Basic earnings per share stood at 2.21 sen versus 7.30 sen previously.
IOIProp said the decrease in revenue and underlying pre-tax profit were mainly attributable to slower performance from its property development segment and hospitality and leisure segment.
For the six-month period ended Dec 31, 2023, IOIProp’s net profit was lower at RM295.94mil against RM1.04bil in the previous corresponding period, while revenue dipped to RM1.25bil compared with RM1.36bil previously.
IOIProp said the decrease in revenue is primarily attributable to lower sales from its China operations.
“The drop in underlying pre-tax profit is mainly attributable to all segments except for the property investment segment,” it said.
Meanwhile, in a statement, IOIPG group chief executive officer Lee Yeow Seng said the company is cognisant that the operating environment both within and outside Malaysia will continue to face some headwinds.

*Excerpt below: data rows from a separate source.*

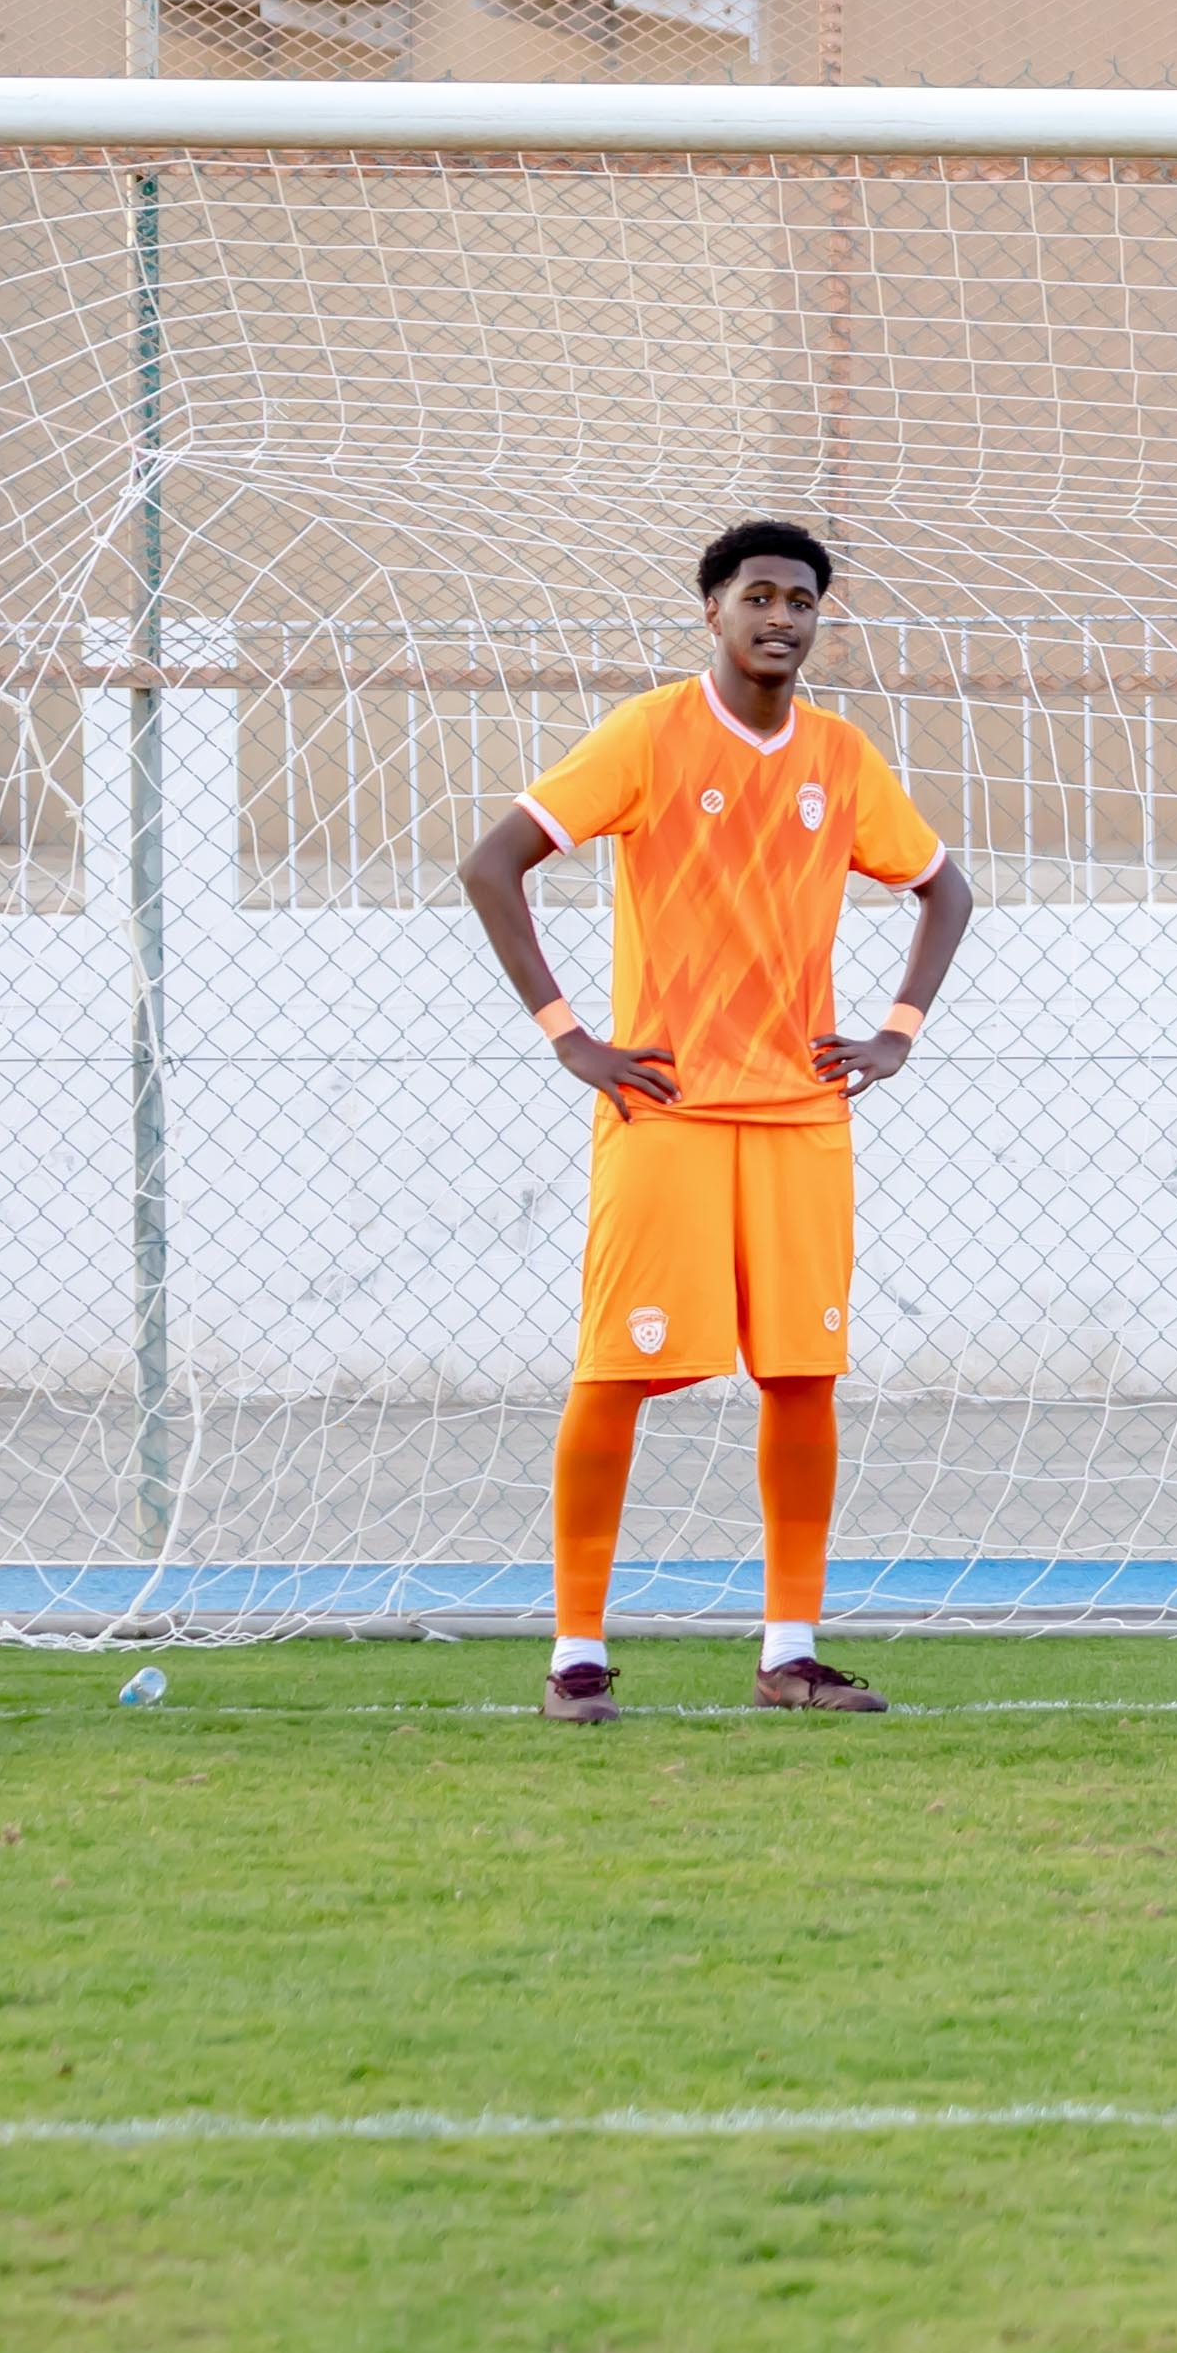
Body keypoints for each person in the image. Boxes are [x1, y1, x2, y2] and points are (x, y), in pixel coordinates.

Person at [457, 519, 974, 1723]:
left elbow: (945, 890)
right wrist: (570, 1037)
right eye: (759, 597)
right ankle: (575, 1657)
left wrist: (896, 1029)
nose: (781, 619)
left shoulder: (840, 756)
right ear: (712, 612)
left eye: (801, 602)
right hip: (669, 1111)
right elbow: (492, 865)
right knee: (616, 1374)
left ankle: (788, 1654)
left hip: (800, 1118)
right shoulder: (648, 734)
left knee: (802, 1376)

“However, our wide property product offerings diversified across three countries, recurring earnings from established property investment portfolios and improving prospects for our hospitality and leisure segment will continue to provide IOIPG with a strong foundation for sustained earnings ahead.”
He added that IOIPG will continue to monitor the market and strategically time its launches to achieve a good take-up rate and maximise returns for the company and its shareholders.
“Additionally, IOIPG remains focused on monetising completed inventories with more promotional sales campaigns,” he said.
Lee said IOIPG’s upcoming launches feature the highly anticipated COVO Residences, a transit-oriented development serviced apartment situated in 16 Sierra @ Puchong South.
“COVO Residences is conveniently positioned just 100 metres away from the 16 Sierra MRT Station and promises seamless connectivity defined by convenience.
“Other launches include 2Rio Residence, a strategically located serviced apartment in Bandar Puteri Puchong, offering a worry-free lifestyle amidst lush landscapes, seamless accessibility and modern conveniences.”